# **** 2015 CTA Fur Auction ****



## catcapper (Feb 11, 2010)

Hey guys & gals--- don't forget the 2015 CTA fur auction is gonna be held Feb. 11th and 12th this year in Hugo CO.

Theres still time to ship your furs to this great auction if ya get'em out the door NOW.

Shipped fur must be received by Feb. 6th.--- fur will be accepted at the door Feb. 7th and 8th.

Folks headed down to the CTA fur auction should be sure to take their camera so they can post up some pictures here on Predatortalk--- you know how we love pictures.

awprint:


----------



## Ruger (Jan 22, 2011)

Wish I had some fur!


----------



## gotspots (May 2, 2011)

Coyotes are hot right now and buyers are coming with money to spend. right at 1500 coyotes consigned now.

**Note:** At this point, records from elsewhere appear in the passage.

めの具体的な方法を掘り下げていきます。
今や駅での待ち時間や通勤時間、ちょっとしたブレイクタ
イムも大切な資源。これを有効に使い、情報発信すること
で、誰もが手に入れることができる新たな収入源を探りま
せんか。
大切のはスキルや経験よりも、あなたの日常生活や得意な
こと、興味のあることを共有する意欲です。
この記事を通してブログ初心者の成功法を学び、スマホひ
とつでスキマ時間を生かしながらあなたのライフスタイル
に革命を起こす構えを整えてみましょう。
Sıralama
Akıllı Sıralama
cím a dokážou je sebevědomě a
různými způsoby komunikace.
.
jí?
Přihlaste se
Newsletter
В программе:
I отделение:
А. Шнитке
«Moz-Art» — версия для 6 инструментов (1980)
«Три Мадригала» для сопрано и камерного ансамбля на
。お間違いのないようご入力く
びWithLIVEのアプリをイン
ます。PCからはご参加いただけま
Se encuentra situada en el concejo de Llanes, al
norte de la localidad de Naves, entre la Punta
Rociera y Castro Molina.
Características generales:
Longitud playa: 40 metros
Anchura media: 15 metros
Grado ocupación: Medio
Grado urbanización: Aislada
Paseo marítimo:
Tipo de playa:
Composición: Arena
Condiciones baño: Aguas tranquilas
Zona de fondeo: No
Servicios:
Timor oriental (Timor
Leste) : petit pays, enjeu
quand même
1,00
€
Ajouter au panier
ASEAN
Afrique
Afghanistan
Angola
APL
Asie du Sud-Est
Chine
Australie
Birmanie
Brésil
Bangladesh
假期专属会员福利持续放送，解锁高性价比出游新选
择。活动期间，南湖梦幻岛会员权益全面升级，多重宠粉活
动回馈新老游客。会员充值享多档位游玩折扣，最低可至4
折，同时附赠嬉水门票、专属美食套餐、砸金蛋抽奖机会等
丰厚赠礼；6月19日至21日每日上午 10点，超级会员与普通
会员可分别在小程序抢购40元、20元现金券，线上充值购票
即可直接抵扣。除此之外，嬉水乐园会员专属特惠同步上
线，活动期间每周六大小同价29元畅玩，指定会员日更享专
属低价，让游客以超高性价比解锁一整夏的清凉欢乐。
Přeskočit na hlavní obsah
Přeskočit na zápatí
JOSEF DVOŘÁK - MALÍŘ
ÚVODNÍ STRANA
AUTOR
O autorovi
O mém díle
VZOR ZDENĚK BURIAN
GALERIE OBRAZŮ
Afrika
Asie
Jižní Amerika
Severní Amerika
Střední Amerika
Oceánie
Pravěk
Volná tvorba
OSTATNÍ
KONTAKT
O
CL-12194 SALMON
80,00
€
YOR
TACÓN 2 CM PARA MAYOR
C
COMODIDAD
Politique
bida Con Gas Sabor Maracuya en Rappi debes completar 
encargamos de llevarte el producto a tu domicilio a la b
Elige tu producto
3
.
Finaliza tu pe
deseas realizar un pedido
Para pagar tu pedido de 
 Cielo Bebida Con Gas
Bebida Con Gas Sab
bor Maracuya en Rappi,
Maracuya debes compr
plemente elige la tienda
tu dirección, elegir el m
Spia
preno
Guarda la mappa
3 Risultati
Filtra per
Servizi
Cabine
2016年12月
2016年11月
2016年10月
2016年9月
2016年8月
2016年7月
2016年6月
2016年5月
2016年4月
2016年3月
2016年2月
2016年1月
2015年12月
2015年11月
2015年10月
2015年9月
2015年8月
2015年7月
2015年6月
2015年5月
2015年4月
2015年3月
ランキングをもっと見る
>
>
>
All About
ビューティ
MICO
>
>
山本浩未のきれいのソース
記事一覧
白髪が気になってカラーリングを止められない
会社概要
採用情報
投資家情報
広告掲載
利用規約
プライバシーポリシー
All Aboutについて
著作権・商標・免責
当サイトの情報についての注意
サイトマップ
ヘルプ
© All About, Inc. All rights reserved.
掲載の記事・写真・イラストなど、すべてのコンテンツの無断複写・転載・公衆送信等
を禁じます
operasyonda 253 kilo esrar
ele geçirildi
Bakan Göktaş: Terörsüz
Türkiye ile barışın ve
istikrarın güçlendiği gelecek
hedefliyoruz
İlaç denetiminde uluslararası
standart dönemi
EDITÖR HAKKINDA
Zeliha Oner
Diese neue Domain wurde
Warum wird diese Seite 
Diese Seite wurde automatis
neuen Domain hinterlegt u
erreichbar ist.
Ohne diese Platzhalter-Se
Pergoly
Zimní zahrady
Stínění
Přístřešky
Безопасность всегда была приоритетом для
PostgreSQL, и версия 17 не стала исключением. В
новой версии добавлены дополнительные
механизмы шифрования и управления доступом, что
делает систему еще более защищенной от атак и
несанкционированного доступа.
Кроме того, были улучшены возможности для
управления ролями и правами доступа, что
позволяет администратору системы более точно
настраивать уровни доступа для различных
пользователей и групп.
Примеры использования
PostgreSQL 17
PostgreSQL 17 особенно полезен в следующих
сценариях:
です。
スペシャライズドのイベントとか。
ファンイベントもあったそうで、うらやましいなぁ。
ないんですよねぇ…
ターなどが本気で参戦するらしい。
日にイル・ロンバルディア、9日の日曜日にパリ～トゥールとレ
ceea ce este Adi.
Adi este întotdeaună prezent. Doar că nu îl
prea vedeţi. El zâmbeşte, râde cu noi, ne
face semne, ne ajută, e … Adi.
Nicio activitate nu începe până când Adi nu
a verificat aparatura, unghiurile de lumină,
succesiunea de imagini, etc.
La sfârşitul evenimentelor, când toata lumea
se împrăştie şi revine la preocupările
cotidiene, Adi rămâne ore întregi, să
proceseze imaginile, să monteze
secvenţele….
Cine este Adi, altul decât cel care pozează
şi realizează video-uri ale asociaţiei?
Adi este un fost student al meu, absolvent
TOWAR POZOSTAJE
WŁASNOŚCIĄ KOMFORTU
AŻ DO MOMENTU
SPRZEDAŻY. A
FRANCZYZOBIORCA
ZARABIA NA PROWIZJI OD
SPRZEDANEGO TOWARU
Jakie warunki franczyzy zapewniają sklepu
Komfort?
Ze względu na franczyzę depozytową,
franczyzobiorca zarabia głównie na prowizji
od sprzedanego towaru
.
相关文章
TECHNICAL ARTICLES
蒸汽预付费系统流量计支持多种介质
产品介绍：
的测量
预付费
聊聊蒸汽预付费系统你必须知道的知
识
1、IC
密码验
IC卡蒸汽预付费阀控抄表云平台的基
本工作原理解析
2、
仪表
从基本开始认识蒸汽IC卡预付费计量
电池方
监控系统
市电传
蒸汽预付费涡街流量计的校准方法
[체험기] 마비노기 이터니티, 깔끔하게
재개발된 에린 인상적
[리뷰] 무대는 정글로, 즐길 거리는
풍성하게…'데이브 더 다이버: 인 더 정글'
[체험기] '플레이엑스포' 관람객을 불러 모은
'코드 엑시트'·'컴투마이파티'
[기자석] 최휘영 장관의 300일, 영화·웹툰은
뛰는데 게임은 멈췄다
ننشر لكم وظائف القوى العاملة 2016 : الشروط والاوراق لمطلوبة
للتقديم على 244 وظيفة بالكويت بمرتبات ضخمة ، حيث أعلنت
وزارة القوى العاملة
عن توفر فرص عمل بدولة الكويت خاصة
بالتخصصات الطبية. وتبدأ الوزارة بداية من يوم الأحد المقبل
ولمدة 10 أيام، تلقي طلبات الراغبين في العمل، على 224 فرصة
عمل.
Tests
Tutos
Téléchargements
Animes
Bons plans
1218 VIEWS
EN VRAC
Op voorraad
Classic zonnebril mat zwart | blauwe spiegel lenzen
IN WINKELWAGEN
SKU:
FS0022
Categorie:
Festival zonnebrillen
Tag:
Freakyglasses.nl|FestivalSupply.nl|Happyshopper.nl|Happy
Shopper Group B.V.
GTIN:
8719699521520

for more info go to  www.coloradotrapper.com


----------



## Chasin Fur (Jan 28, 2013)

This is what iv got so far... It's all goin up to Hugo... Wish I had more coyotes!


----------



## hassell (Feb 9, 2010)

Nice display and pic., thanks for sharing.


----------



## 220swift (Mar 2, 2011)

nice bunch of hides Chasin Fur, you should do well................


----------



## coyotereaper (Jan 7, 2012)

Is anybody from southern Colorado taking there fur to Hugo this weekend?


----------



## catcapper (Feb 11, 2010)

I only took in a couple dozen furs this season so far and didn't buy any this year cause of the backed up market--- so I wont be sending/taking any fur to auction.

I tanned everything I skinned this year. Did pretty well so far--- moved every pelt as soon as it was broke.

awprint:


----------



## C2C (Mar 17, 2012)

Nice bunch of hides you have there chasin fur ! Cats are so cool, wish we had more around here . Congrats , and hope you do well at the sale .


----------



## NattyB (Jan 5, 2012)

Nice catch Chasin!

Sold 14 Reds to PA buyer last night at $12.00 per Red (Skinned not stretched). Sold 4 Coyotes and 1 Red to Nebraska buyer for $25.00 each (Skinned not stretched). Happy with Mid-West prices. Keeping day-job with fur market so poor. Don't even mention raccoons...raccoon prices are so low even the school kids are sleeping in.


----------



## catcapper (Feb 11, 2010)

Who ever your PA. buyer is ,is gonna make a kill'in off those eastern reds.

Yep--- raccoon are pretty well down at the bottom of the bottom of the barrel. Hope it doesn't get bad enough that the trapper is gonna have to pay the buyer to get rid of them.lol.

awprint:


----------



## NattyB (Jan 5, 2012)

The Eastern Reds (11 of the 14) were caught first week of November. They weren't as good as the IA red. 11 of the 14 were blue.


----------



## Chasin Fur (Jan 28, 2013)

My fur at Hugo sold better than I anticipated... Grey fox $21-22
Red fox $26
My best coyotes $39
My top cat brought $510
My cats averaged $308


----------



## hassell (Feb 9, 2010)

Thanks for the report.


----------



## Ruger (Jan 22, 2011)

Not to bad! Thanks for the update


----------



## NattyB (Jan 5, 2012)

Good for you Casin. Your time and effort was rewarded.


----------